The top was fine within a few thou but the bottom was undersize but more than a few thou …..about 10 thou. The picture shows the small gap. I plan to put a steel shim in the bottom line of bolts otherwise that will be it.
Trial fit in place
The last stretcher is the front boiler saddle support stretcher. Another fabricated piece but much smaller so I am not anticipating too many problems to overcome when making it.
It consists of 8 pieces to be silver soldered together as shown in the photo below.
The long bar has a raised top formed by milling the edges and the underside was grooved 3/16″ x 1/32″ to accept the support bar. The ends have two slots 1/32″ deep to hold the top bar and angle brackets in place.
I first silver soldered one end, the two bars and the two angle brackets, holding the long bars together with a piece of wire in a vertical position. Once they were done and handleable I turned the piece over and soldered the other end. Once complete the stretcher was cleaned up to remove the flux and given a sand blasting to finally clean up.
The fixing holes in the end plates were drilled with the stretcher clamped to an angle plate on the mill and using the DRO to set out the holes which are for 5 BA tapping. I actually tapped all 6 holes each side even though the drawing called for the top two each side to be tapped and the bottom four for bolts. The fixings screws were shortened to be flush on the inside.
Then six holes in the top plate were drilled No.29 with the stretcher against a fence and the DRO again used to set out the holes.
The resulting stretcher is shown below.
The stretcher finished up about 25 thou. over size on its width so I machined both ends down equally to get a finished size of 4 1/8″.
Although not strictly a stretcher the inside motion plate does fit between the frames so I include it here.
The motion plate is supplied as a gun metal casting with the rectangular hole already cast in which is just as well as the drawing does not dimension the hole at all.
There are some dimensions missing and I resorted to taking them off the drawing by measurement. A point to note is that the bottom face is set at an angle of 1 in 50.
The initial work was to clean up the web faces and this was done using a fence with a parallel spacer which could be removed once the work was bolted down. The tab on the bottom is finished to 7/16″ above the web top face, one of the missing dimensions. There is a bare minimum of material to clean up to get the webs at 3/4″ wide but sufficient to achieve the 4 1/8″ overall width bearing in mind the position of the tab on the centre line.
To get the angled bottom I used a piece of sheet steel packing under the top edge of the webs to get as near 1 degree 9 minutes using a digital protractor as I could. Not sure how critical this angle is. It is there to support the center cylinder slide bars so should match the angle of the cylinder block. Minor adjustment if needed could be done when the cylinder block was fitted I thought.

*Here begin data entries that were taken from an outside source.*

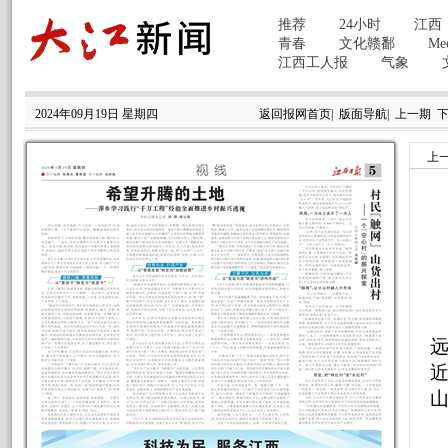
2024年09月19日 星期四
返回报网首页
|
版面导航
|
上一期
上
远
山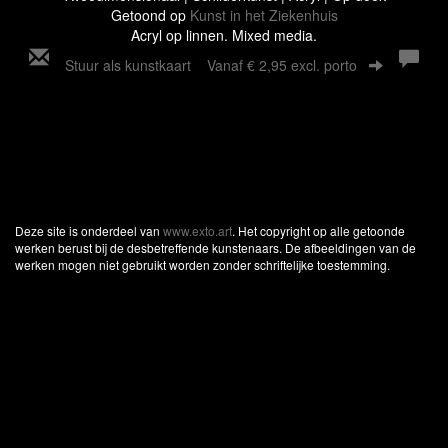
Getoond op
Kunst in het Ziekenhuis
Acryl op linnen. Mixed media.
Stuur als kunstkaart
Vanaf € 2,95 excl. porto
Deze site is onderdeel van
www.exto.art
. Het copyright op alle getoonde
werken berust bij de desbetreffende kunstenaars. De afbeeldingen van de
werken mogen niet gebruikt worden zonder schriftelijke toestemming.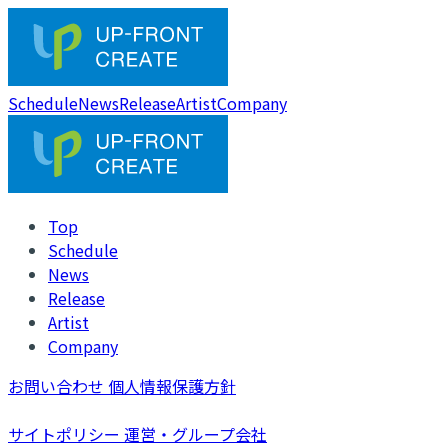
Schedule
News
Release
Artist
Company
Top
Schedule
News
Release
Artist
Company
お問い合わせ
個人情報保護方針
サイトポリシー
運営・グループ会社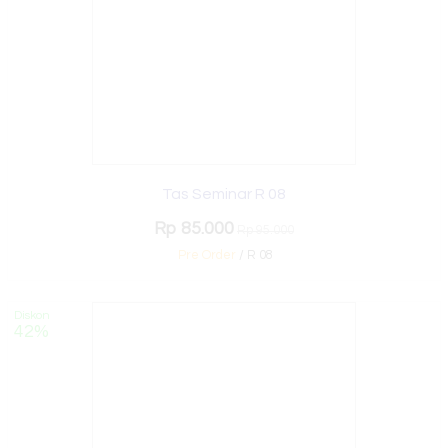
Tas Seminar R 08
Rp 85.000
Rp 95.000
Pre Order
/ R 08
Diskon
42%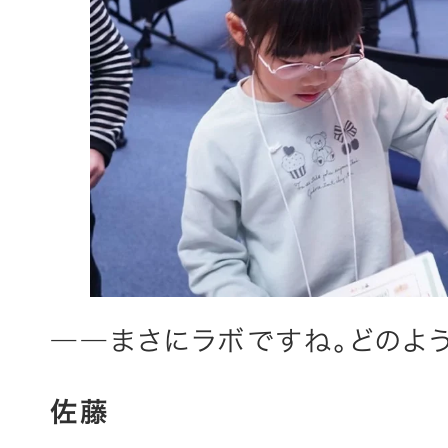
――まさにラボですね。どのよ
佐藤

Next job was to drill all the holes which I did using an angle bracket on the mill and set them out using the DRO. The six holes for the trunnion bearing brackets were drilled with the motion plate flat on the mill bed and again set out using the DRO.
The came the trail fit in the frames only to find the fixing holes did not line up across the flange width. Checked the dimensions on the drawing against the frame drawing and they were fine so ” mea culpable” for drilling them wrong. Unfortunately the error was half a hole out so that’s the worst of all errors as new holes cannot be drilled in either componant to correct. Only solution is to elongate the frame holes by filing and then use some metal filler around some wood plugs to correct the error.

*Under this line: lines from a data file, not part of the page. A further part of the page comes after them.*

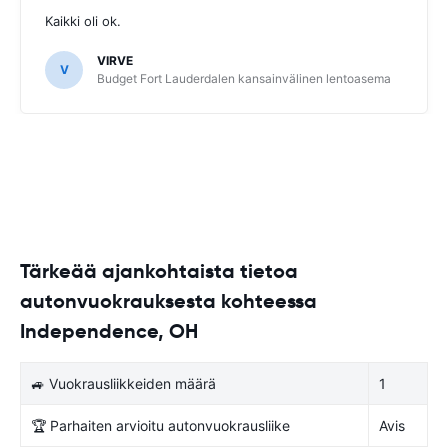
Kaikki oli ok.
VIRVE
V
Budget Fort Lauderdalen kansainvälinen lentoasema
Tärkeää ajankohtaista tietoa
autonvuokrauksesta kohteessa
Independence, OH
🚙 Vuokrausliikkeiden määrä
1
🏆 Parhaiten arvioitu autonvuokrausliike
Avis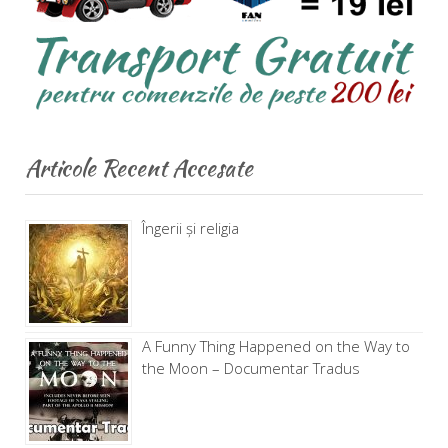
Articole Recent Accesate
Îngerii și religia
A Funny Thing Happened on the Way to
the Moon – Documentar Tradus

After a few sleeps I decided there was just enough metal to get a small pilot drill through on the correct centres. Following this with the correct sized drill with care should allow the hole to be corrected which turned out to be the case. The bolts were temporarily inserted with metal filler in the part of the hole incorrectly drilled and allowed to set. The bolts were then unscrewed and the surface cleaned up. The motion plate finally fitted and job done.